POLÁŠKOVÁ Vendula SCHENKOVÁ Jana BARTOŠOVÁ Martina ŠORFOVÁ Vanda HORSÁK Michal

Year of publication 2017
Type Conference abstract
MU Faculty or unit

Faculty of Science

Citation
Description We studied nine seepages (i.e. spring-fed habitats) located at two neighbouring spoil heaps in the North-Bohemian brown-coal basin (Czech Republic), characterised by basic water pH, calcium carbonate precipitation, high heavy metal and sulphate concentrations. Along with these nine artificial calcareous seepages, we also sampled macroinvertebrates at 15 natural and well-preserved calcareous spring fens to compare species richness and assemblage similarity between these two specific systems.
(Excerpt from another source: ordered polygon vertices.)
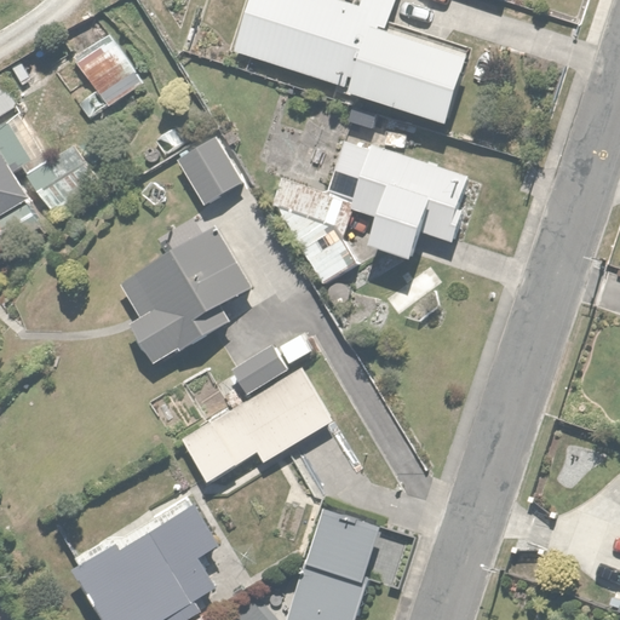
[(244,0),(229,49),(346,86),(443,118),(468,45),(388,18),(392,0),(362,0),(361,6),(344,0),(244,0)]
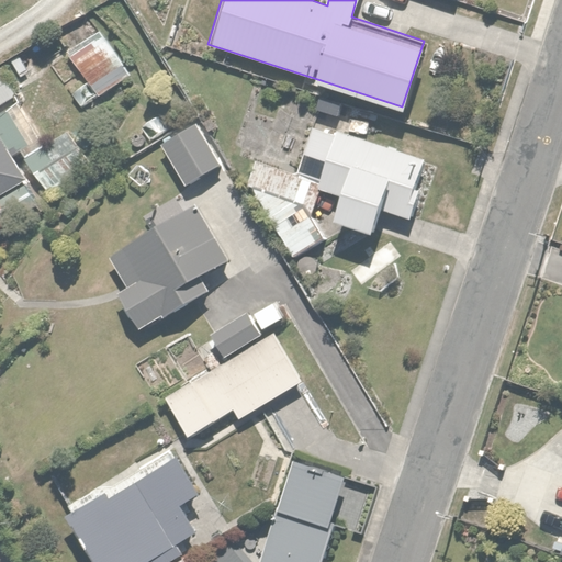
[(96,30),(47,64),(80,112),(128,79),(96,30)]
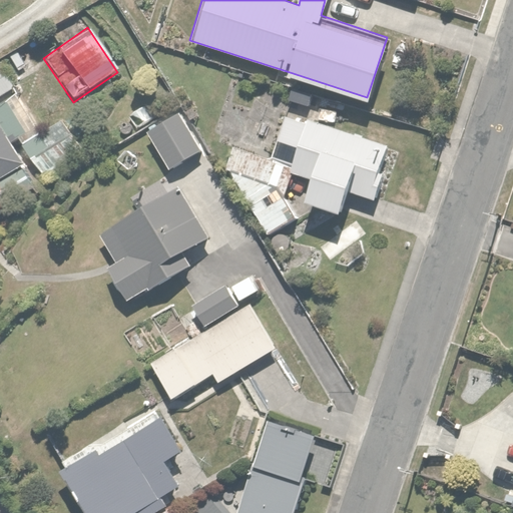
[(0,206),(42,184),(39,177),(81,154),(60,117),(37,129),(1,62),(0,62),(0,206)]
Our study revealed that post-mining calcareous seepages harboured unusually taxa-rich macroinvertebrate assemblages (158 taxa), despite their harsh conditions related to extreme water chemistry. Diptera with 85 taxa were the most diverse group reaching comparable taxa richness as dipteran assemblages in natural calcareous spring fens. According to Sorensen pair-wise dissimilarity, dipteran assemblages of post-mining and natural sites were more similar in the composition of habitat specialists than that of generalists, showing a strict relation of specialist assemblages to specific environmental conditions of post-mining and natural sites. We can therefore conclude that calcareous post-mining seepages may provide biodiversity refuges for a high number of aquatic invertebrates, including spring habitat specialists and nationally threatened species.